4 Application of Porous Materials

Porous materials are widely used for the purification of liquids and gases, environmental protection, and human health protection. PM are used for purification of potable, waste and process water, alkali, acid and salt solutions, fuels and lubricants, food products (milk, wine, juices, vegetable oil), varnishes and paints, melts of polymers and metals, liquefied and compressed gases. They are used for deferrization of water by a method based on the oxidation of iron ions, followed by filtration of oxidized water during electro-filtration decontamination of drinking water and food liquids, disinfection of sewage water, desalination of water in an electric field using porous electrodes. Filtration is also proposed to use in an electric field through the highly porous cellular materials for purification of the air from fumes having the particle size less than 1 micron.

One of the promising areas of application of porous materials, determined by their high capillary and filtering properties, is cleaning and drying of compressed gases from mechanical impurities and moisture.

They are used for separation processes in the chemical, petrochemical and biological production.

Important properties of the filter are the degree of purification, high permeability, good reconditioning, high service life, and good corrosion resistance.

Materials with a high interconnected porosity could be used as a heat exchanger between a gas and a liquid or solid. Another application of the PM—is the heat pipes.

The efficiency of catalysis is critically dependent on the high magnitude of surface contact between the catalyst and the liquids or gases which are involved in the reaction. Therefore, the catalyst is a highly porous structure or, if not, is applied to a porous ceramic material. Porous metals may substitute ceramics, even if they cannot compete with it in the specific surface area, because they have high thermal conductivity and ductility. New area of catalysis at the nanoparticles is photocatalysis using semiconductor particles and nanostructured semiconductor films, which is promising, for example, for photochemical purification of wastewater from a variety of organic pollutants through their photocatalytic oxidation and mineralization.

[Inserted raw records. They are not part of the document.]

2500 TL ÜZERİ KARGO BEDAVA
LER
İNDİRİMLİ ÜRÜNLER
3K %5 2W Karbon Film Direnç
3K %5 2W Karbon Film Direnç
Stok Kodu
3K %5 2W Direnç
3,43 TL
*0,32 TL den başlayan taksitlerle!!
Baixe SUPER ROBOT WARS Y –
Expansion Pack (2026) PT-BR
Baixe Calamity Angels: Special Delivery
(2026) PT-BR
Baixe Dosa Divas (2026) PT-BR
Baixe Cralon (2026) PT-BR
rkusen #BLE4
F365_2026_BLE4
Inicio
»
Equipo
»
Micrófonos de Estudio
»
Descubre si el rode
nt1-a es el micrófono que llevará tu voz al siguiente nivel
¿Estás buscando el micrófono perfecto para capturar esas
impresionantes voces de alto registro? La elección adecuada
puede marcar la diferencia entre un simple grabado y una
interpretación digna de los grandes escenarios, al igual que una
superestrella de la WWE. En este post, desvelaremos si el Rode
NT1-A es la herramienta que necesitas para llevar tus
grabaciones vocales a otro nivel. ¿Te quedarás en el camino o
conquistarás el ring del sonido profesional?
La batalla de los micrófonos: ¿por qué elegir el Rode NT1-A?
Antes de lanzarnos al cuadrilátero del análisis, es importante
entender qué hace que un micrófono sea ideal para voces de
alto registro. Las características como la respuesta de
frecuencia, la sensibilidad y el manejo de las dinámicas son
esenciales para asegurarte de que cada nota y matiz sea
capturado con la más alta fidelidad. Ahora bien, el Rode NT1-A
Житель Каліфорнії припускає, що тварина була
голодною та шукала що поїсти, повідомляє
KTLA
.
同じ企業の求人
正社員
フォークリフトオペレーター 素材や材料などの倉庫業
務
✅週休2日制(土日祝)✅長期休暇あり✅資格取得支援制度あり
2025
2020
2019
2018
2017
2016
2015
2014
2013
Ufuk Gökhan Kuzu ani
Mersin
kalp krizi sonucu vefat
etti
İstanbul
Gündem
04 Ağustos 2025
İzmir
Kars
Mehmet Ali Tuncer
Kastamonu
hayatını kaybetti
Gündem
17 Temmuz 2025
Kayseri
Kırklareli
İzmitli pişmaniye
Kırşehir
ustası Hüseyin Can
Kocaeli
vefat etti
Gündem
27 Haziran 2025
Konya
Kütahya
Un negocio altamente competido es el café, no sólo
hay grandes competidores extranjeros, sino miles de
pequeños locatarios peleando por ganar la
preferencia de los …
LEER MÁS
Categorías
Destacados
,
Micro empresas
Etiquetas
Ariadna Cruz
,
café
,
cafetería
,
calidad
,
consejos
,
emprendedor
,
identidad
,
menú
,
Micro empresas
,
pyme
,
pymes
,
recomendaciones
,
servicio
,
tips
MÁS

One of the oldest applications of porous powder metal materials is self-lubricating materials in which the oil is stocked in the pores between the particles and is released in the operation process during the heating, replacing the oil used in this manner. Furthermore, the porous materials can reduce unwanted liquid flow in partially filled containers.

The most common sound-absorbing materials are porous materials. Losses of sound energy in the PM occur due to viscous friction of air in the narrow pores of the material, as well as sequential compression and rarefaction of air in contact with the sound wave, which is accompanied by the air heating, and due to the reflection of sound waves from the gas, disposed in the pores of the material back to the source. To reduce noise, dual mufflers are used at both low and high frequencies. Porous materials may also restrain sudden pressure changes occurring in the compressors, or pneumatic devices.

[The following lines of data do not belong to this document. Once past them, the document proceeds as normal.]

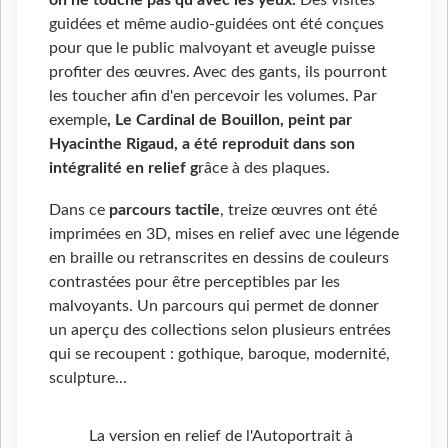
on ne touche pas qu’avec les yeux
.
Des visites
guidées et même audio-guidées ont été conçues
pour que le public malvoyant et aveugle puisse
profiter des œuvres. Avec des gants, ils pourront
les toucher afin d'en percevoir les volumes. Par
exemple
,
Le Cardinal de Bouillon, peint par
Hyacinthe Rigaud, a été reproduit dans son
intégralité en relief
g
râce à des plaques.
Dans ce
parcours tactile
, treize œuvres ont été
imprimées en 3D, mises en relief avec une légende
en braille ou retranscrites en dessins de couleurs
contrastées pour être perceptibles par les
malvoyants. Un parcours qui permet de donner
un aperçu des collections selon plusieurs entrées
qui se recoupent : gothique, baroque, modernité,
sculpture...
La version en relief de l'Autoportrait à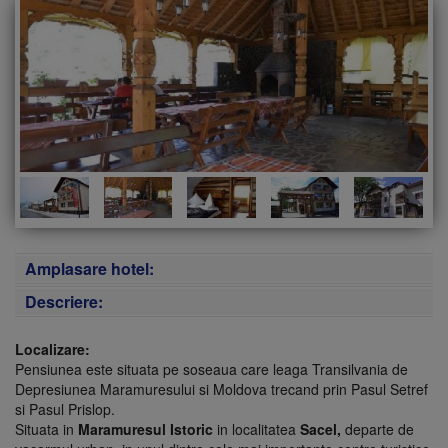
Amplasare hotel:
Descriere:
Localizare:
Pensiunea este situata pe soseaua care leaga Transilvania de
Depresiunea Maramuresului si Moldova trecand prin Pasul Setref
si Pasul Prislop.
Situata in
Maramuresul Istoric
in localitatea
Sacel
,
departe de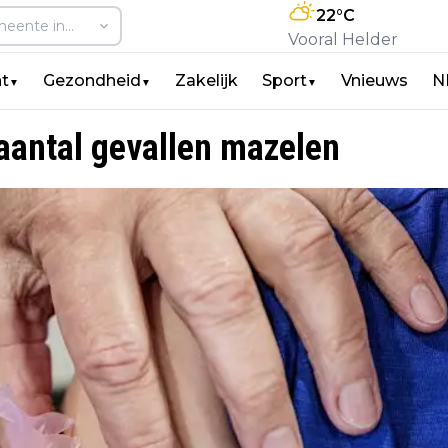
22
°C
Vooral Helder
t
Gezondheid
Zakelijk
Sport
Vnieuws
N
▼
▼
▼
aantal gevallen mazelen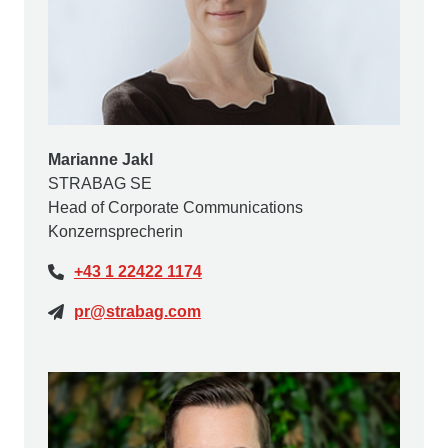
Marianne Jakl
STRABAG SE
Head of Corporate Communications
Konzernsprecherin
+43 1 22422 1174
pr@strabag.com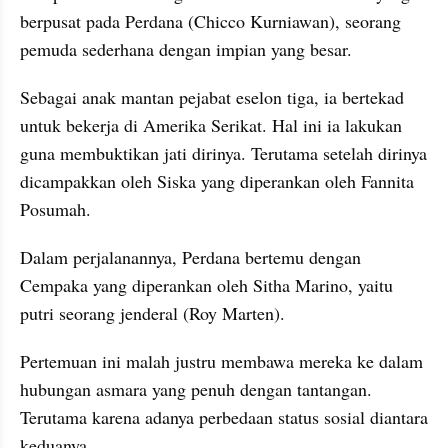
berpusat pada Perdana (Chicco Kurniawan), seorang 
pemuda sederhana dengan impian yang besar.
Sebagai anak mantan pejabat eselon tiga, ia bertekad 
untuk bekerja di Amerika Serikat. Hal ini ia lakukan 
guna membuktikan jati dirinya. Terutama setelah dirinya 
dicampakkan oleh Siska yang diperankan oleh Fannita 
Posumah.
Dalam perjalanannya, Perdana bertemu dengan 
Cempaka yang diperankan oleh Sitha Marino, yaitu 
putri seorang jenderal (Roy Marten).
Pertemuan ini malah justru membawa mereka ke dalam 
hubungan asmara yang penuh dengan tantangan. 
Terutama karena adanya perbedaan status sosial diantara 
keduanya.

Saturation of liquids with gas by passing it through a porous elements—an effective way to intensify the processes in chemical technology, biological treatment of wastewater, fine cleaning and disinfection of drinking water and process water, as well as food, pharmaceutical and microbiological industry, municipal and industrial water treatment systems.

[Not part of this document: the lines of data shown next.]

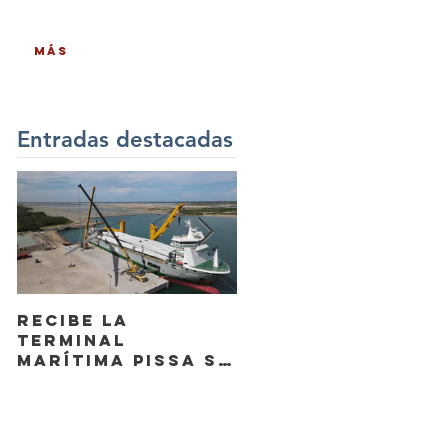
Más
Entradas destacadas
Recibe la
Abanderan en el
Terminal
Puerto de
Marítima PISSA su
Altamira la
primera
Draga “Ana
embarcación en
Laura”
el Puerto de
Altamira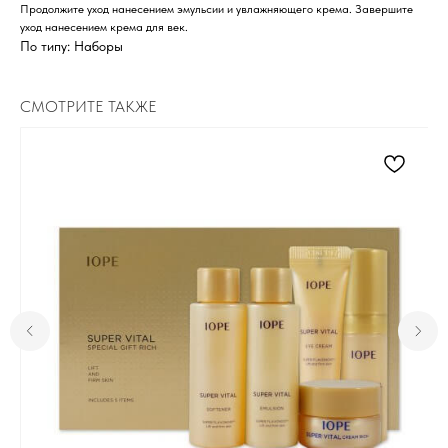
Продолжите уход нанесением эмульсии и увлажняющего крема. Завершите
уход нанесением крема для век.
По типу: Наборы
СМОТРИТЕ ТАКЖЕ
Для клиента
Отзывы
Каталог
Контакты
Доставка и оплата
О нас
Контакты
Комсомольск-на-Амуре, ​
проспект Ленина 46 ТЦ Оникс
+7 (999) 794-15-06
Контактный телефон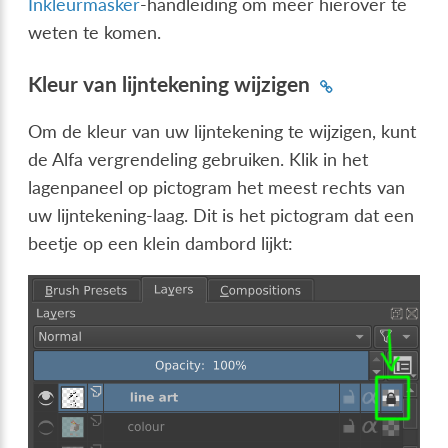
Inkleurmasker
-handleiding om meer hierover te
weten te komen.
Kleur van lijntekening wijzigen
Om de kleur van uw lijntekening te wijzigen, kunt
de Alfa vergrendeling gebruiken. Klik in het
lagenpaneel op pictogram het meest rechts van
uw lijntekening-laag. Dit is het pictogram dat een
beetje op een klein dambord lijkt: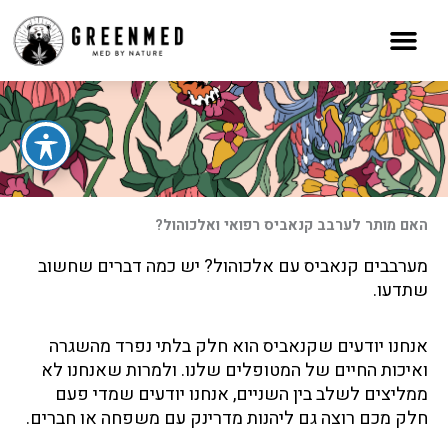
ילוג
תוכן
האם מותר לערבב קנאביס רפואי ואלכוהול?
מערבבים קנאביס עם אלכוהול? יש כמה דברים שחשוב
שתדעו.
אנחנו יודעים שקנאביס הוא חלק בלתי נפרד מהשגרה
ואיכות החיים של המטופלים שלנו. ולמרות שאנחנו לא
ממליצים לשלב בין השניים, אנחנו יודעים שמדי פעם
חלק מכם רוצה גם ליהנות מדרינק עם משפחה או חברים.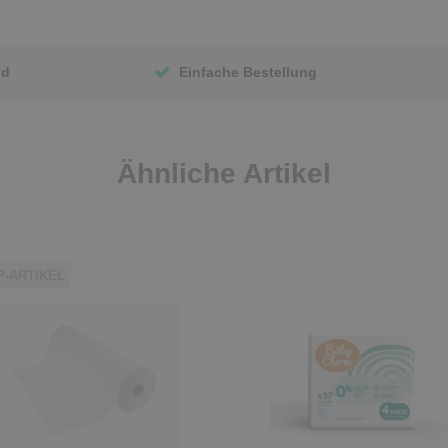
nd
Einfache Bestellung
Ähnliche Artikel
P-ARTIKEL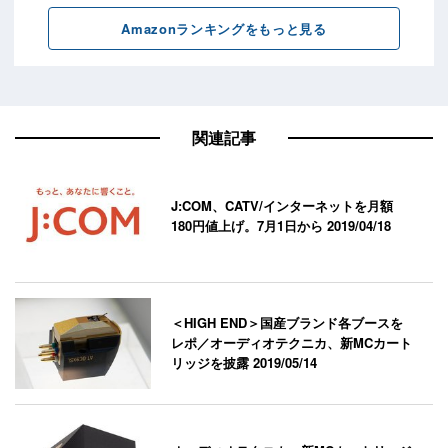
関連記事
J:COM、CATV/インターネットを月額
180円値上げ。7月1日から
2019/04/18
＜HIGH END＞国産ブランド各ブースを
レポ／オーディオテクニカ、新MCカート
リッジを披露
2019/05/14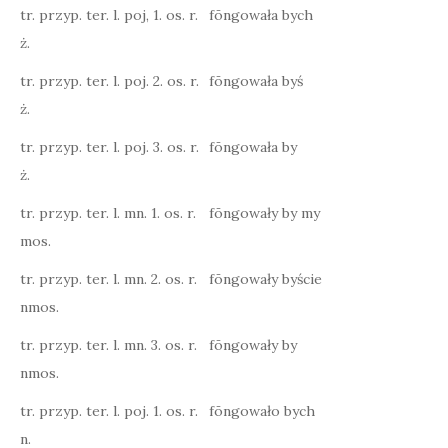
tr. przyp. ter. l. poj, 1. os. r.
fōngowała bych
ż.
tr. przyp. ter. l. poj. 2. os. r.
fōngowała byś
ż.
tr. przyp. ter. l. poj. 3. os. r.
fōngowała by
ż.
tr. przyp. ter. l. mn. 1. os. r.
fōngowały by my
mos.
tr. przyp. ter. l. mn. 2. os. r.
fōngowały byście
nmos.
tr. przyp. ter. l. mn. 3. os. r.
fōngowały by
nmos.
tr. przyp. ter. l. poj. 1. os. r.
fōngowało bych
n.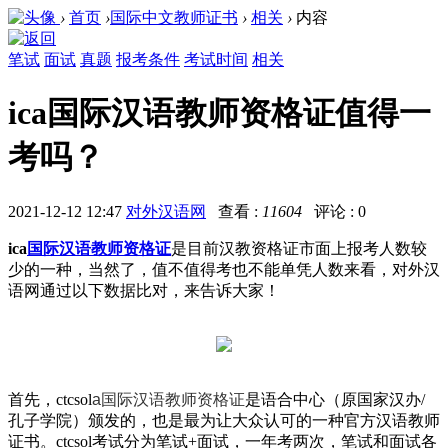
›
首页
›
国际中文教师证书
›
相关
›
内容
笔试
面试
真题
报考条件
考试时间
相关
ica国际汉语教师资格证值得一
考吗？
2021-12-12 12:47
对外汉语网
查看 :
11604
评论 : 0
ica
国际汉语教师资格证
是目前汉教资格证市面上报考人数较
少的一种，当然了，值不值得考也不能单凭人数来看，对外汉
语网通过以下数据比对，来告诉大家！
首先，ctcsol
a国际汉语教师资格证
是语合中心（原国家汉办/
孔子学院）颁发的，也是最为让大众认可的一种官方汉语教师
证书。ctcsol考试分为笔试+面试，一年考两次，笔试和面试各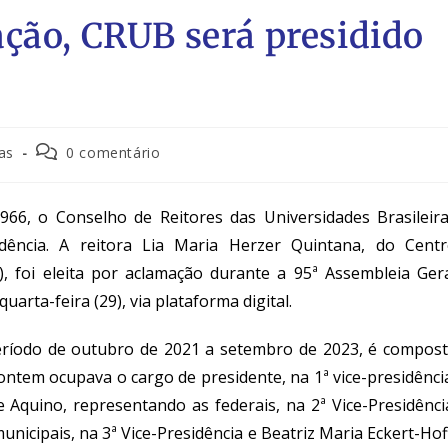
ção, CRUB será presidido
ias
0 comentário
966, o Conselho de Reitores das Universidades Brasileir
ência. A reitora Lia Maria Herzer Quintana, do Cent
 foi eleita por aclamação durante a 95ª Assembleia Ger
uarta-feira (29), via plataforma digital.
o período de outubro de 2021 a setembro de 2023, é compos
ontem ocupava o cargo de presidente, na 1ª vice-presidênci
 Aquino, representando as federais, na 2ª Vice-Presidênci
nicipais, na 3ª Vice-Presidência e Beatriz Maria Eckert-Hof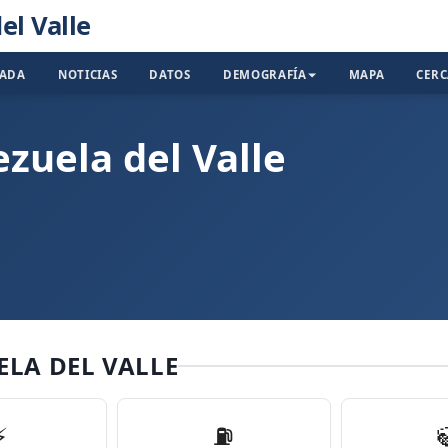
el Valle
TADA
NOTICIAS
DATOS
DEMOGRAFÍA
MAPA
CER
zuela del Valle
ELA DEL VALLE
⚡
⛽️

Porous metals may be used to stop spread of flame in the fuel gases.

Porous fiber material from alloys of Fe–Cr–Al is used in the neutralization of exhaust gases of diesel automotive engines. Highly porous aluminum can ideally perform three functions: absorption of energy in emergency situations, sound isolation, and heat extraction.

Porous titanium is used for the manufacture of prosthetic or dental implants because of their biocompatibility with living tissues.